Question: Which diagnosis code should we report when a traumatic brain injury (TBI) causes cognitive deficits? We can't find anything in the ICD-9 manual that addresses this.

Alaska Subscriber


Answer:
Most coders report 294.9 (Unspecified persistent mental disorders due to conditions classified elsewhere) for this diagnosis, although they complain that its nonspecific nature can invite denials.

What it is: -Cognitive deficit- means the patient has difficulties in reasoning, judgment, intuition and memory, and lack of awareness and insight, whereas one definition for -cognitive impairment- is deficiency in ability to think, perceive, reason or remember, resulting in loss of ability to attend to one's daily living needs.

Best bet: You should have your neurologist clearly document what the patient has specific problems performing -- such as memory or lack of insight.

Option 1: If the physician documents a specific problem due to brain damage, you may be able to classify the condition using a code from the 310.1-310.9 range. Although these codes are in the mental disorders section, the subsection 310.x is clearly for nonpsychotic mental disorders due to brain damage.

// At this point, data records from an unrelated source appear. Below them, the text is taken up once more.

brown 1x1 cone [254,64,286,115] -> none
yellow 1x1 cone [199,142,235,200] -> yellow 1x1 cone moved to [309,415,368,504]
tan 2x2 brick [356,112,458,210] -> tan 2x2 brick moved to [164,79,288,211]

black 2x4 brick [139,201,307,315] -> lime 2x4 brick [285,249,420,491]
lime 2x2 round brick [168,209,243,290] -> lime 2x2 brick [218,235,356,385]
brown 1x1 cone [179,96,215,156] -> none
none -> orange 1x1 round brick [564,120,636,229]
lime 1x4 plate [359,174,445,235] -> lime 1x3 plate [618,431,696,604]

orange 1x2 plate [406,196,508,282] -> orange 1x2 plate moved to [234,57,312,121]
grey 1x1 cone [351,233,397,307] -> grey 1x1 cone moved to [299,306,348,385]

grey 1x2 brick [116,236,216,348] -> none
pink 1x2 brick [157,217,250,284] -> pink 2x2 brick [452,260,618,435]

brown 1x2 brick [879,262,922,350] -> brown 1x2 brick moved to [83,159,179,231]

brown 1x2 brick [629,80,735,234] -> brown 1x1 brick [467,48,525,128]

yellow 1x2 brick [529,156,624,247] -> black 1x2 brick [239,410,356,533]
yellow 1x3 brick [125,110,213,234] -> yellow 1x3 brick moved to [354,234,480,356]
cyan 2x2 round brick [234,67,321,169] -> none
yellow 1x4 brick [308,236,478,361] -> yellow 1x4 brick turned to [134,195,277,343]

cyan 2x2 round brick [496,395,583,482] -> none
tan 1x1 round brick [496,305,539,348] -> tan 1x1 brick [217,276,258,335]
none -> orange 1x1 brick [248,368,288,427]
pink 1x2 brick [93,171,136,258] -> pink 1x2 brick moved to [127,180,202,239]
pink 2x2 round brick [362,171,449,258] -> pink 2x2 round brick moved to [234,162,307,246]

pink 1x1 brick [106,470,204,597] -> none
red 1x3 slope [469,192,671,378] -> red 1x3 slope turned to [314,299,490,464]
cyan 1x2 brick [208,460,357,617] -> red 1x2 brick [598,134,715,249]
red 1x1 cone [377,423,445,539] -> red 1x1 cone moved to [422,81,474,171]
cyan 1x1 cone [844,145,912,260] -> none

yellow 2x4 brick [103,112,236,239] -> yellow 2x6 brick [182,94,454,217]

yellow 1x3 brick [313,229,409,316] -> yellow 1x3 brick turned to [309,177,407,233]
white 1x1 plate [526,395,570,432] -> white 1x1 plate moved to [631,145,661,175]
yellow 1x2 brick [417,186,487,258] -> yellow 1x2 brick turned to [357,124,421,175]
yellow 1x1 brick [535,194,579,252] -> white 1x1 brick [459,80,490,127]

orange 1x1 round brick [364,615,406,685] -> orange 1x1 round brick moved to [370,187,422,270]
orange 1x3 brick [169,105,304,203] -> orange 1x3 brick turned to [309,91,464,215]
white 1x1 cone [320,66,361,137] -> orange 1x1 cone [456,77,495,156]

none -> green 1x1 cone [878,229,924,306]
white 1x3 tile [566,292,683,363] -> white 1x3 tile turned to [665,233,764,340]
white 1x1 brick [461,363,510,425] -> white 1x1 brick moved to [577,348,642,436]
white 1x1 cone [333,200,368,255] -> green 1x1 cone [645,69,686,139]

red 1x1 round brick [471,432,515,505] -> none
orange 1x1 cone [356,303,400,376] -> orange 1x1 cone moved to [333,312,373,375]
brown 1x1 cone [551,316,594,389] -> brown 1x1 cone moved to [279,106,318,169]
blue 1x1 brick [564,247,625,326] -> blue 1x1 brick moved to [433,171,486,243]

Option 2: Others opt to use the associated dementia code (294.8), thinking that their documentation supports a more specific diagnosis than the -unspecified- for 294.9.

On the other hand, these codes do fall under the section of persistent mental disorders due to conditions classified elsewhere, and in most cases this qualifies as coding -close- rather than coding the patient's actual condition. Without additional information, rather than coding close, you should choose the nonspecific code.

Keep in mind: ICD-9 also includes 331.83 (Mild cognitive impairment). But this isn't a solution for the TBI cognitive deficit patients because the exclusions include cerebral degeneration (331.0-331.9), change in mental status (780.97), cognitive deficits following (late effects of) cerebral hemorrhage or infarction (438.0), cognitive impairment due to intracranial or head injury (850-854, 959.01), cognitive impairment due to late effect of intracranial injury (907.0), dementia (290.0-290.43, 294.8), mild memory disturbance (310.8), neurologic neglect syndrome (781.8), and nonpsychotic personality change (310.1).